Compliance with the requirements of rules 571 and 573 is jurisdictional, and as the language in rule 573 indicates, only compliance with the requirements of rule 571 will perfect the appeal. See TEX.R. CIV. P. 571 & 573; see also Ashley Furniture Indus., Inc. v. The Law Office of David Pierce, 311 S.W.3d 595, 598 (Tex. App.-El Paso 2010, no pet.); Almahrabi v. Booe, 868 S.W.2d 8, 10 (Tex.App.-El Paso 1993, no writ). Thus, if an appealing party fails to meet any one of the prerequisites of rule 571 and also fails to correct the defect within five days of notice, the appellate court—here, the county court—lacks jurisdiction to hear the appeal, because it was never perfected, and the appeal must be dismissed. See Rowe v. Watkins, 340 S.W.3d 860, 863 (Tex.App.-El Paso 2011, no pet.); Ashley Furniture, 311 S.W.3d at 598; Williams v. Schneiber, 148 S.W.3d *897 581, 583 (Tex.App.-Fort Worth 2004, no pet.).[2]

Contrary to Litoff's argument, a county court may consider the sufficiency of an appeal bond approved by a justice court. In Ashley Furniture, the party appealing the justice court judgment to the county court contended, as Litoff contends in this case, that the county court had jurisdiction to entertain the appeal because the justice of the peace had approved the appeal bond. Ashley Furniture, 311 S.W.3d at 597. The court concluded that "[r]egardless of whether the justice of the peace approved the bond, [the party appealing the judgment of the justice court] was required to meet all of the requirements of Rule 571. Because [the party] failed to do so, the appeal was not perfected." Id. at 598. See also Harrill v. A.J.'s Wrecker Serv., Inc., 27 S.W.3d 191, 193 (Tex.App.-Dallas 2000, pet. dism'd w.o.j.) (remanding case to the county court for consideration of an amended appeal bond from justice court judgment); Rowe, 340 S.W.3d at 862 (county court considered adequacy of appeal bond from justice court judgment).[3] The holding in Ashley Furniture is consistent with the well-established principles that (1) appellate jurisdiction is never presumed, Brashear v. Victoria Gardens of McKinney, L.L.C., 302 S.W.3d 542, 546 (Tex.App.-Dallas 2009, no pet.); and (2) a court always has the authority to determine its own subject matter jurisdiction. Dolenz v. Vail, 200 S.W.3d 338, 341 (Tex.App.-Dallas 2006, no pet.).

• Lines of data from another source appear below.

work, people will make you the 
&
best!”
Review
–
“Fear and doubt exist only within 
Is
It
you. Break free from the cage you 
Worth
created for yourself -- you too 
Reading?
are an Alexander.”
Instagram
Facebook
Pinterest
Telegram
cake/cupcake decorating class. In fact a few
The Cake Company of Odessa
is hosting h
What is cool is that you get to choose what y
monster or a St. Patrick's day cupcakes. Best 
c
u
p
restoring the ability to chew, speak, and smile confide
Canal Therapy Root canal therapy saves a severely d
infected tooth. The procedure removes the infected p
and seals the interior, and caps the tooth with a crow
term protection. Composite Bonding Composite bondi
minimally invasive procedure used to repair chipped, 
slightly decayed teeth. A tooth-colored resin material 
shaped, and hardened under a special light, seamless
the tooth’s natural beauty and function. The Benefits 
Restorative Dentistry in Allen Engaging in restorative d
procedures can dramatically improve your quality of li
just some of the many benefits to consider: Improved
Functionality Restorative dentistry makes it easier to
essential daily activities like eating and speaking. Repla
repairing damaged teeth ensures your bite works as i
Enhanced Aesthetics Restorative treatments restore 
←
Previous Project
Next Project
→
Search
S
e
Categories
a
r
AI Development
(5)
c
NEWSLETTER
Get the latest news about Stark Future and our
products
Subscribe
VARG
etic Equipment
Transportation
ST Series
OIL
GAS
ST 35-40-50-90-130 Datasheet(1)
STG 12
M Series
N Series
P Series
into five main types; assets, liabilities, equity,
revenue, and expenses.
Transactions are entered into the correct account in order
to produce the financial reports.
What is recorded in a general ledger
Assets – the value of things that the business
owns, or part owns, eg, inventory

Regardless of whether the justice of the peace approved the appeal bond, Litoff was required to meet all of the requirements of rule 571 in order to perfect his appeal. See TEX.R. CIV. P. 571 & 573; Ashley Furniture, 311 S.W.3d at 598. Litoff does not challenge the county court's ruling that the amended bond did not meet the requirements of rule 571. Because Litoff failed to meet all the requirements of rule 571, his appeal was not perfected. See Ashley Furniture, 311 S.W.3d at 598. Thus, the county court lacked jurisdiction over Litoff's appeal and properly granted Meadows's motion to dismiss. See Meyers v. Belford, 550 S.W.2d 359, 360 (Tex.Civ. App.-El Paso 1977, no writ) (filing of appeal bond was prerequisite to jurisdiction of the county court; since county court was without jurisdiction, it properly dismissed appeal).

We overrule Litoff's first and second points of error. We affirm the county court's judgment.

NOTES

[1] The order entered is not part of the record before this Court. However, the parties do not dispute that an order was entered by the trial court following the hearing on Meadows's motion to dismiss.

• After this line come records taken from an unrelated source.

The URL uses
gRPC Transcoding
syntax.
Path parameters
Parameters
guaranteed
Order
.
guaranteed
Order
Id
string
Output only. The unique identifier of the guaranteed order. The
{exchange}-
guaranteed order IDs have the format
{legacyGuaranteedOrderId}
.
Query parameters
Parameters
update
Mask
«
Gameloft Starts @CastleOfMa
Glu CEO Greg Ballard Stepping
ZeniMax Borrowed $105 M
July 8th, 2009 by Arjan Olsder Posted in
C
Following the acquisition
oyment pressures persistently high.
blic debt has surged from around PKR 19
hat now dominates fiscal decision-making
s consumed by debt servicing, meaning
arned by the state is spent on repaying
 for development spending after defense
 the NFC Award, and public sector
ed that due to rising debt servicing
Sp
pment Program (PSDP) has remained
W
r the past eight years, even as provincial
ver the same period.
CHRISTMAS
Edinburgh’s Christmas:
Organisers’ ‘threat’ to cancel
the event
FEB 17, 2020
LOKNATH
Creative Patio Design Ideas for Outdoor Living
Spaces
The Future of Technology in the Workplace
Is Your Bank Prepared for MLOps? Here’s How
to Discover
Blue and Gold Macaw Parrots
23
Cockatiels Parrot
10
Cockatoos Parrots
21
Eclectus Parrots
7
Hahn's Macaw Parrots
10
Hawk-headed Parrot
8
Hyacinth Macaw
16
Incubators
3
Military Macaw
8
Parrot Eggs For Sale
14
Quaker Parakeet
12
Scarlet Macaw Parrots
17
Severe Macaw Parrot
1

[2] See also Harrill v. AJ's Wrecker Service, No. 05-99-00475-CV, 2000 WL 199376, at *2 (Tex.App.-Dallas Feb. 22, 2000, no pet.) (not designated for publication) (because appeal bond from justice court was defective, county court at law was without jurisdiction).

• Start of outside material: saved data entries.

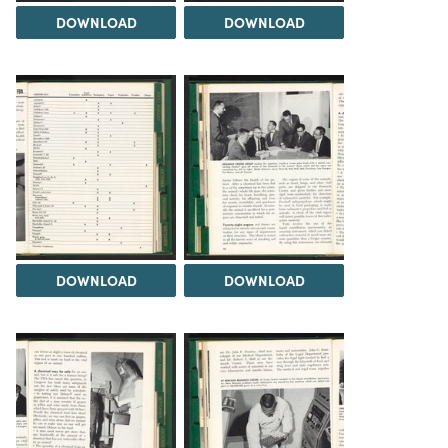
DOWNLOAD
DOWNLOAD
DOWNLOAD
DOWNLOAD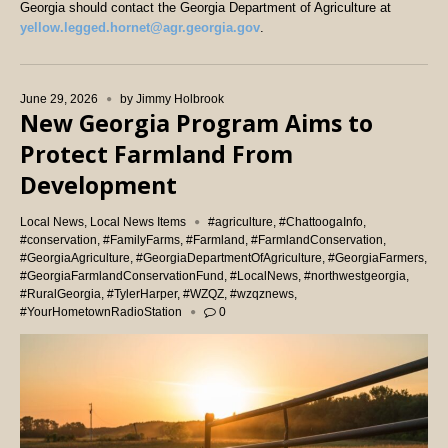
Georgia should contact the Georgia Department of Agriculture at
yellow.legged.hornet@agr.georgia.gov
.
June 29, 2026
by
Jimmy Holbrook
New Georgia Program Aims to
Protect Farmland From
Development
Local News
,
Local News Items
#agriculture
,
#ChattoogaInfo
,
#conservation
,
#FamilyFarms
,
#Farmland
,
#FarmlandConservation
,
#GeorgiaAgriculture
,
#GeorgiaDepartmentOfAgriculture
,
#GeorgiaFarmers
,
#GeorgiaFarmlandConservationFund
,
#LocalNews
,
#northwestgeorgia
,
#RuralGeorgia
,
#TylerHarper
,
#WZQZ
,
#wzqznews
,
#YourHometownRadioStation
0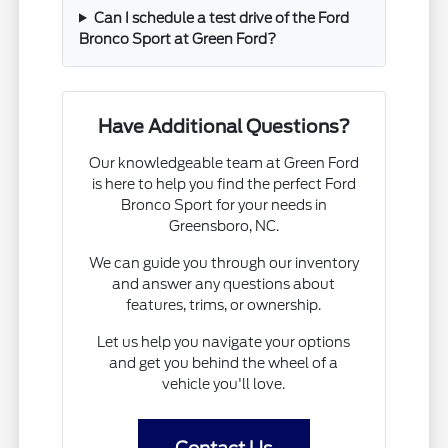
Can I schedule a test drive of the Ford
Bronco Sport at Green Ford?
Have Additional Questions?
Our knowledgeable team at Green Ford
is here to help you find the perfect Ford
Bronco Sport for your needs in
Greensboro, NC.
We can guide you through our inventory
and answer any questions about
features, trims, or ownership.
Let us help you navigate your options
and get you behind the wheel of a
vehicle you'll love.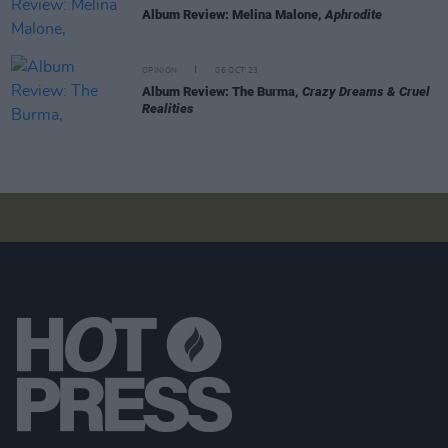
Album Review: Melina Malone,
Aphrodite
OPINION
06 OCT 23
Album Review: The Burma,
Crazy Dreams & Cruel
Realities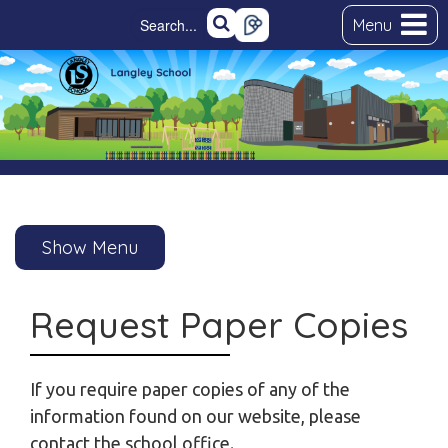
Menu
Show Menu
Request Paper Copies
If you require paper copies of any of the
information found on our website, please
contact the school office.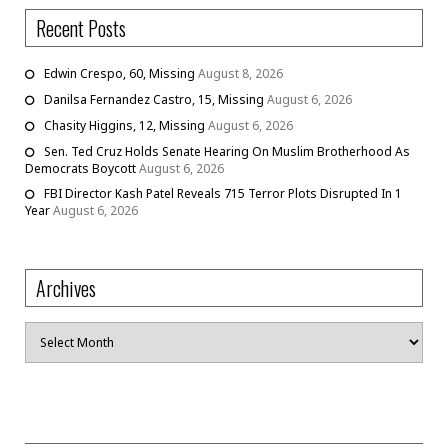
Recent Posts
Edwin Crespo, 60, Missing
August 8, 2026
Danilsa Fernandez Castro, 15, Missing
August 6, 2026
Chasity Higgins, 12, Missing
August 6, 2026
Sen. Ted Cruz Holds Senate Hearing On Muslim Brotherhood As
Democrats Boycott
August 6, 2026
FBI Director Kash Patel Reveals 715 Terror Plots Disrupted In 1
Year
August 6, 2026
Archives
Archives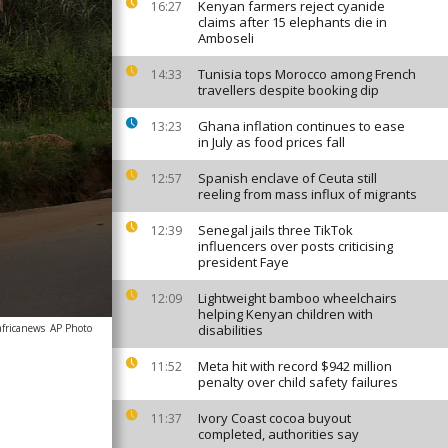
Kenyan farmers reject cyanide
16:27
claims after 15 elephants die in
Amboseli
Tunisia tops Morocco among French
14:33
travellers despite booking dip
Ghana inflation continues to ease
13:23
in July as food prices fall
Spanish enclave of Ceuta still
12:57
reeling from mass influx of migrants
Senegal jails three TikTok
12:39
influencers over posts criticising
president Faye
Lightweight bamboo wheelchairs
12:09
helping Kenyan children with
africanews
AP Photo
disabilities
Meta hit with record $942 million
11:52
penalty over child safety failures
Ivory Coast cocoa buyout
11:37
completed, authorities say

[3] See Knupp v. Nolan Mgmt. Co., No. 05-01-00782-CV, 2002 WL 378398, at *1 (Tex.App.-Dallas Mar. 12, 2002, no pet.) (not designated for publication) (county court judge found one of two sureties on appeal bond from justice court was insufficient; where party appealing from justice court failed to amend the appeal bond, county court lacked jurisdiction over the appeal).